Pinnoctopus luteus
- Conservation status: Least Concern (IUCN 3.1)

Scientific classification
- Kingdom: Animalia
- Phylum: Mollusca
- Class: Cephalopoda
- Order: Octopoda
- Family: Octopodidae
- Genus: Pinnoctopus
- Species: P. luteus
- Binomial name: Pinnoctopus luteus (Sasaki, 1929)
- Synonyms: Octopus luteus (Sasaki, 1929) ; Polypus luteus Sasaki, 1929 ; Callistoctpus luteus (Sasaki, 1929) ;

= Pinnoctopus luteus =

- Authority: (Sasaki, 1929)
- Conservation status: LC

Species of octopus

Pinnoctopus luteus, the starry night octopus, is a species of octopus within the family Octopodidae. The species is found distributed in the Western Pacific near areas such as the Gulf of Thailand, Taiwan, Vietnam, the Philippines, Indonesia, Japan, Timor, and Hawaii, with the type locality coming from the Pescadore Islands of Taiwan.

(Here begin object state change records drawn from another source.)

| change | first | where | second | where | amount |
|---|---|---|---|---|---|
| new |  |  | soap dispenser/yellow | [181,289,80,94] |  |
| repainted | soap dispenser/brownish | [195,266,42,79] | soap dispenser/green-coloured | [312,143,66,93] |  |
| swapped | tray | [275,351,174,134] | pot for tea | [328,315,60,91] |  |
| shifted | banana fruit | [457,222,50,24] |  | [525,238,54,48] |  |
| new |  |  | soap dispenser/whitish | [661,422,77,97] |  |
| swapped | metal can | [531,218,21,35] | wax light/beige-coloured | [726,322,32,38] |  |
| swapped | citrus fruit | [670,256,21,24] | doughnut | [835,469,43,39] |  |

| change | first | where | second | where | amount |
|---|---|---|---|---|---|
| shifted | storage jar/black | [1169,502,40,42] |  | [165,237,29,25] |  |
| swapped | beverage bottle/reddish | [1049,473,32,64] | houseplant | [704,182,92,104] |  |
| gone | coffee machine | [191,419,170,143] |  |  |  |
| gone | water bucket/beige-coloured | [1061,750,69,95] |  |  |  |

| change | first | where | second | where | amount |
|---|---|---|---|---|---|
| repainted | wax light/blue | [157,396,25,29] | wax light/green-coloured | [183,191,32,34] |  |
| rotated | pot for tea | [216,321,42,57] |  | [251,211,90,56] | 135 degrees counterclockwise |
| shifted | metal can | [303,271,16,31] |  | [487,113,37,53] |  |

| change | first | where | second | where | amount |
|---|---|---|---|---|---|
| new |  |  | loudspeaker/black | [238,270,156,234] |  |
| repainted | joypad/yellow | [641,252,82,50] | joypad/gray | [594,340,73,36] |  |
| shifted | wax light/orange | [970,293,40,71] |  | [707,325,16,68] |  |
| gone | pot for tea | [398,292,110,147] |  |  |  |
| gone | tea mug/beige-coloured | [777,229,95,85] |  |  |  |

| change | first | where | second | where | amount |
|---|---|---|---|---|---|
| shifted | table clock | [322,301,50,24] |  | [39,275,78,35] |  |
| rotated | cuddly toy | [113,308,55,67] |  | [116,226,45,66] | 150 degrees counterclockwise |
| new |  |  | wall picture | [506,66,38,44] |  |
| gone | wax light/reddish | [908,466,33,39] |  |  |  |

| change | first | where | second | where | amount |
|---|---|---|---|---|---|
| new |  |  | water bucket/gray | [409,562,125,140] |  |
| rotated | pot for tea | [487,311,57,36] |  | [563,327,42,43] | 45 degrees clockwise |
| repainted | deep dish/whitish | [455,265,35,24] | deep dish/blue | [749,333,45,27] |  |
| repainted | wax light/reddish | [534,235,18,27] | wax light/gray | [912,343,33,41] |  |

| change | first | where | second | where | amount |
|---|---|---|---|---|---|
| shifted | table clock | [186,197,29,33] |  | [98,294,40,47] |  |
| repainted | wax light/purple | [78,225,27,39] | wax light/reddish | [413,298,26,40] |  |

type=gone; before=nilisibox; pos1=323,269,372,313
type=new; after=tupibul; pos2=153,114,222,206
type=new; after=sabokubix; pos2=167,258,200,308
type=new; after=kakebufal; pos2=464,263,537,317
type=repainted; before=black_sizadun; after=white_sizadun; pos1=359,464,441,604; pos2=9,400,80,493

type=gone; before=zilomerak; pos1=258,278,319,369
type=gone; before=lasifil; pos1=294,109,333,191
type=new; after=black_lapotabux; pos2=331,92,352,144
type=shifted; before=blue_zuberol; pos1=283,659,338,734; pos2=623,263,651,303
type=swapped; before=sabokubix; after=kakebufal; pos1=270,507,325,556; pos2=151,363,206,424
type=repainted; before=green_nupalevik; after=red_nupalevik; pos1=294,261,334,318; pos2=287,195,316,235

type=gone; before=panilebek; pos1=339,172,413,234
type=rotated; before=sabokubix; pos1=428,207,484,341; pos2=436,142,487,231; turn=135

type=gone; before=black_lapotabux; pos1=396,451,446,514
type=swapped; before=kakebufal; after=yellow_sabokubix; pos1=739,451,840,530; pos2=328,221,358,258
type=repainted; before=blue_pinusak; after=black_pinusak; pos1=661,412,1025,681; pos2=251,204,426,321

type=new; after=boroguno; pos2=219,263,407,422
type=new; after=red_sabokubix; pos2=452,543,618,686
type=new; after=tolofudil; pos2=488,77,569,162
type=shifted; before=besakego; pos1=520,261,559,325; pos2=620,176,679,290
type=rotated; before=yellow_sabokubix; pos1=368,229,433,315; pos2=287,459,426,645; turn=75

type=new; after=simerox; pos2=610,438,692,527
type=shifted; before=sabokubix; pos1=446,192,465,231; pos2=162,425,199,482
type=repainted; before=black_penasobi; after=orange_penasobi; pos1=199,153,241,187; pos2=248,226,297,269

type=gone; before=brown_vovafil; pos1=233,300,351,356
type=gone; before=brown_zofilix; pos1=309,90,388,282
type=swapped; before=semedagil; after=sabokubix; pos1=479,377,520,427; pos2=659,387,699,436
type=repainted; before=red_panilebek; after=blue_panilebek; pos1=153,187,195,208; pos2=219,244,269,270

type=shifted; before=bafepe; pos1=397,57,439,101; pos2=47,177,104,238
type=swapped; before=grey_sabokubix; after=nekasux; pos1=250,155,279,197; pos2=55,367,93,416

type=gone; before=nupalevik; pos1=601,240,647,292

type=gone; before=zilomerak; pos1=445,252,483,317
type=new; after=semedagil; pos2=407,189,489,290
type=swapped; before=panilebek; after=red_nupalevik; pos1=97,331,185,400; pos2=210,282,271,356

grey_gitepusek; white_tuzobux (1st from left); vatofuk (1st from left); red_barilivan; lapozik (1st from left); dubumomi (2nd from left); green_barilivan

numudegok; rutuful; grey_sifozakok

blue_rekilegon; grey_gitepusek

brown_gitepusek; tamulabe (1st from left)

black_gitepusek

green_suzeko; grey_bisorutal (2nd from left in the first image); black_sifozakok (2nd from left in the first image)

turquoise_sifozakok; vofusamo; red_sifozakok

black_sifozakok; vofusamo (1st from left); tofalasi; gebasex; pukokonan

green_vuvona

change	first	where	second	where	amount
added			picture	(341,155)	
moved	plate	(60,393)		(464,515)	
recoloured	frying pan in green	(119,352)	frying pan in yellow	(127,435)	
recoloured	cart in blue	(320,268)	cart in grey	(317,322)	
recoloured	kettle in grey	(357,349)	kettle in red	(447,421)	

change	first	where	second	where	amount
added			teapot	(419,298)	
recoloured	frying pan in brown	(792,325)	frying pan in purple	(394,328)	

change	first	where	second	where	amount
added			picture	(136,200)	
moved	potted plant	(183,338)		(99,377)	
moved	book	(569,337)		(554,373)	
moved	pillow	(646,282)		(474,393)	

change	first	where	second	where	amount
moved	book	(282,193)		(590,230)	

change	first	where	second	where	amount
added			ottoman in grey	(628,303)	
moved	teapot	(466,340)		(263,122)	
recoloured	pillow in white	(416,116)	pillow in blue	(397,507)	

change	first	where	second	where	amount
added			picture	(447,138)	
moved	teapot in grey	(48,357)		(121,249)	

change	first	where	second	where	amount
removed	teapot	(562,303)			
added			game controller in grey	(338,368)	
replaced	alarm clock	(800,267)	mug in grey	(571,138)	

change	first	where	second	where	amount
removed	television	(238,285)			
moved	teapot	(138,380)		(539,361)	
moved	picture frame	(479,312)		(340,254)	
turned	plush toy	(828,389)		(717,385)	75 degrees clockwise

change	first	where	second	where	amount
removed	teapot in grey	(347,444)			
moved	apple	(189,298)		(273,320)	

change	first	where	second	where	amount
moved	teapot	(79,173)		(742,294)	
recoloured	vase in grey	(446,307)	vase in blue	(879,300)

Habitats include sandy seafloors, seaweed, and rubble areas to forage for prey at depths up to 82 m. The species is reddish brown in color with several white spots, with a max length of 70 cm, and a mantle length of 12.5 cm.

== Conservation ==
Pinnoctopus luteus is targeted by fisheries, such as those in the Philippines, and is caught as bycatch throughout its range, however the full extent of this single known threat is unknown to be causing any notable effects on the species due to a lack of information. It is known to have a large range however, which as lead it to be assessed as 'Least concern' by the IUCN Red List in 2014.